The issue of dating is also broached in the memoir and she takes us through several intimate moments. Chase hadn't anticipated that, as she started to identify as a female, she would begin to feel attracted to men.
"It's like planets around the sun that never meet: sexual identity and gender. Sexuality was changing, gender was changing, but they were kind of evolving at the same time. There was never a time when, as a woman, I was attracted to women."
She discussed dating men with her therapist: when to disclose? There are a few tense moments in the book, when Chase takes us with her to hotel bars, to intimate moments, when she tries to pinpoint that moment at which she has to tell the truth.
"I often feel it's like the third date rule. Often in straight dating, come the third date and you might be discussing sexual partners or lifestyles or history; you've gone past the level of superficiality and you're into the meat of things. That's when I generally disclose my past, if they haven't figured it out already – and if we’ve even made it to the third date.”
"I have considered many metaphors for this process I am going through, but the concept of the phoenix is the one I like best."
It was a late spring afternoon in May 2015 when Chase launched Tea and Transition at Podunk tearoom, on Manhattan’s Lower East Side. Plates of cakes and pots of tea had been laid out for the small crowd and a hush descended as Nicola Jane Chase stood up to deliver a speech. Her mother was standing by her side.
"This was the time when I was the most open about who I am and what I've been through. The fact that my mother who, when I told her the first time, probably thought the world had ended not only came around to understanding who I am, but now is virtually my biggest supporter. To have that person who once didn't want to be seen with me, to be now standing right beside me, was a very magical moment."

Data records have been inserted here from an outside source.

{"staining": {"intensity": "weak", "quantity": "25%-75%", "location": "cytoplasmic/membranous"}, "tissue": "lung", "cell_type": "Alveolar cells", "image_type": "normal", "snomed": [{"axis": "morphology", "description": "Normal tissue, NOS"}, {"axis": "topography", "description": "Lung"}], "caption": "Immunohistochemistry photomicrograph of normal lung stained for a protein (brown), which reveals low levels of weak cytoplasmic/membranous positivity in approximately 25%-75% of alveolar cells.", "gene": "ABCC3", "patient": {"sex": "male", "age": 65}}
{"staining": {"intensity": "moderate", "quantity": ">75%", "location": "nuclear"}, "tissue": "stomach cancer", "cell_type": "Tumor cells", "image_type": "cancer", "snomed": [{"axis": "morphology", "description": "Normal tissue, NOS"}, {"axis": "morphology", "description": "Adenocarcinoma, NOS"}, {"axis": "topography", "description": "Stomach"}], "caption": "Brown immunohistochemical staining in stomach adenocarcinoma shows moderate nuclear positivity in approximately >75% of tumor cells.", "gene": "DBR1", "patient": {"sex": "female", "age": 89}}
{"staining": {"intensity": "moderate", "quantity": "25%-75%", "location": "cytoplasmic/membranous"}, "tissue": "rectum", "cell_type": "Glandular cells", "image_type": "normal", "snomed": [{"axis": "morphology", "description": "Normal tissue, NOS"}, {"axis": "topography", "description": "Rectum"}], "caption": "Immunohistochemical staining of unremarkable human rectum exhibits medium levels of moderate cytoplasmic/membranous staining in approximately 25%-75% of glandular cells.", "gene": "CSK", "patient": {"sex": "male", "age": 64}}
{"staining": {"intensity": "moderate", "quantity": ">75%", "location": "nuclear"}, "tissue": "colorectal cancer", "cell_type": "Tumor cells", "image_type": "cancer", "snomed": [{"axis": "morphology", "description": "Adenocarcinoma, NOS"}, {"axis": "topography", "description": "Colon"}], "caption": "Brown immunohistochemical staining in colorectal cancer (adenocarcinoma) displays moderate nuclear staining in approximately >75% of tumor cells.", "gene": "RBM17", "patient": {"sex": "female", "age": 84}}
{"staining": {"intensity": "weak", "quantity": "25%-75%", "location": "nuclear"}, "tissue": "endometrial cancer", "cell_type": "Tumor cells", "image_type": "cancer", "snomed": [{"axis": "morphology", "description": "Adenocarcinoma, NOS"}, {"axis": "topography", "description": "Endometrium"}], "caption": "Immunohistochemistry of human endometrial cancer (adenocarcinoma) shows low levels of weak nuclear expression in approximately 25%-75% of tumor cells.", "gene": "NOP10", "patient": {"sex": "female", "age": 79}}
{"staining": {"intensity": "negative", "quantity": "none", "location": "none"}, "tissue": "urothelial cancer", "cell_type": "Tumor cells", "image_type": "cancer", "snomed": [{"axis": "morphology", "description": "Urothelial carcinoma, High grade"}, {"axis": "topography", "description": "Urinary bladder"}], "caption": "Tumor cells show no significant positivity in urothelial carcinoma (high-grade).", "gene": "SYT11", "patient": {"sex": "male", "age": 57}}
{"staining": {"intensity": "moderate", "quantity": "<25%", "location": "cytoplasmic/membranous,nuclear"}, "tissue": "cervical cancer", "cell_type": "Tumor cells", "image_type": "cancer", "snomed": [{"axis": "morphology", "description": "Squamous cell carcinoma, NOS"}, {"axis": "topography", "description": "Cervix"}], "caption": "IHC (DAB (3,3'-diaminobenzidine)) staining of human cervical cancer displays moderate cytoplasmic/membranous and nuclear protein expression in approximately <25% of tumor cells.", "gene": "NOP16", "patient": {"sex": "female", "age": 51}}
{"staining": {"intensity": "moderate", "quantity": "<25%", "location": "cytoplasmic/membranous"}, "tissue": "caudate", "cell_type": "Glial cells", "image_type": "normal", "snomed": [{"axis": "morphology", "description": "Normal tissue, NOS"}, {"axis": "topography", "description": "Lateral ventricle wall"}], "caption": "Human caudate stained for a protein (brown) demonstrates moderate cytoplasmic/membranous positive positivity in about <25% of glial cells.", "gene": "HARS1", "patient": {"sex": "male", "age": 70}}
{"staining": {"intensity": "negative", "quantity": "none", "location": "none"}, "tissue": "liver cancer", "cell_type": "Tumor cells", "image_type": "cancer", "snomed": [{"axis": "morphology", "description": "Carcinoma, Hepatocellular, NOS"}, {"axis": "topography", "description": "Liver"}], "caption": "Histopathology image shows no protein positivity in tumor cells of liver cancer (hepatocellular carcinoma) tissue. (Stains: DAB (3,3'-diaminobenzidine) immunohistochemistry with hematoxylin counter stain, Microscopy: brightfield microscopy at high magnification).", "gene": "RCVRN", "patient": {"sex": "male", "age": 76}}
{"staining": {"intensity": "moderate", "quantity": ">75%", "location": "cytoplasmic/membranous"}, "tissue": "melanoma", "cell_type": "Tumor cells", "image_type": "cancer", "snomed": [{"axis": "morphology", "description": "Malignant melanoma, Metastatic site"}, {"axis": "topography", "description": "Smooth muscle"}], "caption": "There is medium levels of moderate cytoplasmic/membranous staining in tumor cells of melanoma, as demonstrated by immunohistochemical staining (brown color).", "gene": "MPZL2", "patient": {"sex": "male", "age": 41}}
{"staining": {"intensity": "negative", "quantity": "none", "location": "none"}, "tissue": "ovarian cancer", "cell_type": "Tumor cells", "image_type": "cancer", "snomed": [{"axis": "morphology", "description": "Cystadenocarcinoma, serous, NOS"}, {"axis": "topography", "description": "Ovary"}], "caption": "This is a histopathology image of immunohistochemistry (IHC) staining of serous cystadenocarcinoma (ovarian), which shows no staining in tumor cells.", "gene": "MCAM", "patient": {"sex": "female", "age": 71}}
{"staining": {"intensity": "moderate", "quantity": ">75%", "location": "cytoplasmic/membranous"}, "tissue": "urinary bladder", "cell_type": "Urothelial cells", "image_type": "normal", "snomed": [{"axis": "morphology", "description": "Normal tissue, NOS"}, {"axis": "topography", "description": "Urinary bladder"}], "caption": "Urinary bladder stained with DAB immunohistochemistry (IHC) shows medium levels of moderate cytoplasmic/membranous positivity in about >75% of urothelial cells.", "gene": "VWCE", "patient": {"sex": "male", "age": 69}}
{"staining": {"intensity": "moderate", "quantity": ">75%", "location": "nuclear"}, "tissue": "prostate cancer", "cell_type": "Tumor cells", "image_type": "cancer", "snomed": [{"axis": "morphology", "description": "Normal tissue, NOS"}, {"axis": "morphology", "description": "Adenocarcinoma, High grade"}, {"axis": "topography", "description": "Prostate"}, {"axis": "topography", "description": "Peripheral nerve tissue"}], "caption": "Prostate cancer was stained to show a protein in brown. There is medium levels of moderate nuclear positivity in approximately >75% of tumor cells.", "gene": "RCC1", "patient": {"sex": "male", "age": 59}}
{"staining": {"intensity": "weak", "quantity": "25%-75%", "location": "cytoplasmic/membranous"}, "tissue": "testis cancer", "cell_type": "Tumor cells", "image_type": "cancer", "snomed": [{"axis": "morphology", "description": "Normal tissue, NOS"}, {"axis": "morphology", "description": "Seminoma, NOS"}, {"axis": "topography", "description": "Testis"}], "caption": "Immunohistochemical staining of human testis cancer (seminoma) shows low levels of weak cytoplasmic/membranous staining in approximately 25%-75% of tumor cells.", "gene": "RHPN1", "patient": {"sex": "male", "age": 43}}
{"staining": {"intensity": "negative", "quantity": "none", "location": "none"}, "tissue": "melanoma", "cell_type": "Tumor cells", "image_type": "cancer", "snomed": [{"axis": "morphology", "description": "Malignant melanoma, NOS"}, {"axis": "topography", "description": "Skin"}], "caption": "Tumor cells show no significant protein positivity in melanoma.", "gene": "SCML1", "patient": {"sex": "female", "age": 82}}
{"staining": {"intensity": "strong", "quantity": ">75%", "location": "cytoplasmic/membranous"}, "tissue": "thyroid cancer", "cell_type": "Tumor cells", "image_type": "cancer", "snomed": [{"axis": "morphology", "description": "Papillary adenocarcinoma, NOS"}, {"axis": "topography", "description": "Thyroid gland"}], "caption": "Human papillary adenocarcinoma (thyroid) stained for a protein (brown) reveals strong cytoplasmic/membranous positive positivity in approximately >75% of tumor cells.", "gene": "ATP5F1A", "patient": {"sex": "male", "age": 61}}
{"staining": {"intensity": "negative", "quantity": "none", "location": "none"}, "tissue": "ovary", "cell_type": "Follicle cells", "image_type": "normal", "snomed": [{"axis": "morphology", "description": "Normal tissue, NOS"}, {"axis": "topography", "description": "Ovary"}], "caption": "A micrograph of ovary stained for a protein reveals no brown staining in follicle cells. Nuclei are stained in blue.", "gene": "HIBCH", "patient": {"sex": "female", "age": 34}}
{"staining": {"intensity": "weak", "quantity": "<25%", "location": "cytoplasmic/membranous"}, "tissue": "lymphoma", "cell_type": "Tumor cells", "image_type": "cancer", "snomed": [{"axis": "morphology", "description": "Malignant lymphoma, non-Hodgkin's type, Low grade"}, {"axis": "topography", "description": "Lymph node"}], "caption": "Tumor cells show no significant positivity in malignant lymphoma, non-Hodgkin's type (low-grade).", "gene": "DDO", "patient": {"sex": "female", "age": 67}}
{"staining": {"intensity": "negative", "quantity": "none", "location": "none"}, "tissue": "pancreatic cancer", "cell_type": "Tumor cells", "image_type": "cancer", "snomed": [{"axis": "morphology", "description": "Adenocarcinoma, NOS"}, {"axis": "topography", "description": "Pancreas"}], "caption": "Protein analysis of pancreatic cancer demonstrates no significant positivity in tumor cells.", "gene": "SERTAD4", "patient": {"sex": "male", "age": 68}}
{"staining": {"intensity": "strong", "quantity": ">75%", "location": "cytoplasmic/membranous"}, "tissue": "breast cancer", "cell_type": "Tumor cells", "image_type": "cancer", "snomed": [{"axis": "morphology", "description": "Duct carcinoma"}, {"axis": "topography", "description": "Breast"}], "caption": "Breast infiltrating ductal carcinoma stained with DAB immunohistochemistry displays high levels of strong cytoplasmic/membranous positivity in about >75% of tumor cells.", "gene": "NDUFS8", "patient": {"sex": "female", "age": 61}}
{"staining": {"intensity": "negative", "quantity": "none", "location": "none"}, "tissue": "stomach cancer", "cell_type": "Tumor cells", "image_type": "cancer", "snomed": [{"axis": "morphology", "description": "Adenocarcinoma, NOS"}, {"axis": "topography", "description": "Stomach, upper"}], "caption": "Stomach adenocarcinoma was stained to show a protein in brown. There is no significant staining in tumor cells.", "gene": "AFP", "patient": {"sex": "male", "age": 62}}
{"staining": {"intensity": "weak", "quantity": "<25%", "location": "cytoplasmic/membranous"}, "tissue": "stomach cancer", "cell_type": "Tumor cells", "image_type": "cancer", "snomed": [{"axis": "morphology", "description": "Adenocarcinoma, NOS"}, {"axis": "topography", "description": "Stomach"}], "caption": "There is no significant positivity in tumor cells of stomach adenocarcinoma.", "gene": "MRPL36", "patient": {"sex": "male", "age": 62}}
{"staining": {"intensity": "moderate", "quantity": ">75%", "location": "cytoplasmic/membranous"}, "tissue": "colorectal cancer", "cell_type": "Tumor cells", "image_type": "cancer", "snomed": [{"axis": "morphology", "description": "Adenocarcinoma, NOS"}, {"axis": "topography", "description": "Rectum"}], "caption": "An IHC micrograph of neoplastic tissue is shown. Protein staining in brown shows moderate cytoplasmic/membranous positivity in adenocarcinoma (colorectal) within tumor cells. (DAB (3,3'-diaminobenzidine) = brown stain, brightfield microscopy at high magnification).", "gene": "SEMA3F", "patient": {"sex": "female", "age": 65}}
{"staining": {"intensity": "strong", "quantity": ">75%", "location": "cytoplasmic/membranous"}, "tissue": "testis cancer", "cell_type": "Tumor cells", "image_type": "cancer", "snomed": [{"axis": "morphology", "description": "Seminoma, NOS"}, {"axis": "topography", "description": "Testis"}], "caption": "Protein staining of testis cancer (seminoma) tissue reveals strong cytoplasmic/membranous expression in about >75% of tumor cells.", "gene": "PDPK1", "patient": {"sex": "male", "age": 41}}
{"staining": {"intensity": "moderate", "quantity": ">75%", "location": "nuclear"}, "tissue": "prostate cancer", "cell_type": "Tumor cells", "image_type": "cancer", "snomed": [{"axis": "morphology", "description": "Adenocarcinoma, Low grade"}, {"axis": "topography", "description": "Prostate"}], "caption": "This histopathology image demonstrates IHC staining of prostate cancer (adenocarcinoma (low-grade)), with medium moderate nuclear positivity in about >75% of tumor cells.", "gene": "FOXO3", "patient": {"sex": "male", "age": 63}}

Tea and Transition reveals how it feels to walk the transgender journey and how that journey isn't that of just one person.
"The people around the person: the husbands, the daughters, the fathers, the cousins, they do as much transitioning as I have done," says Chase. "Because they are dealing with somebody who once was a brother or a sister, a father or a mother, and they're not the same anymore. Other people have to come to terms with it as much as I've got to figure it out."
As our conversation draws to a close, I tell her I've been struck by her sense of confidence, the ease with which she embodies this new female role. It's almost as if there was something missing in Neil. She points out that she doesn't refer to her former self by name any longer.
"I have spoken to people who knew me 10 or 15 years ago, and I have said to them, 'Well, I never saw this coming,' and a couple of them said, 'Oh, I don't know … there was something there.'
"I don't think I was particularly good at being a man!" she adds, with a chuckle. "I was talking to a friend the other day; he said, 'But your mannerisms, your posture, are you working on it?' No, it's just who I am. These things are just natural to me. The sense of calm and peace and everything being right as a woman, is fabulous. It's almost overwhelming."
The original version of this interview "Transgender transcendence: RTHK presenter's memoir of transition after leaving Hong Kong" was published by the SCMP on January 8th, 2016.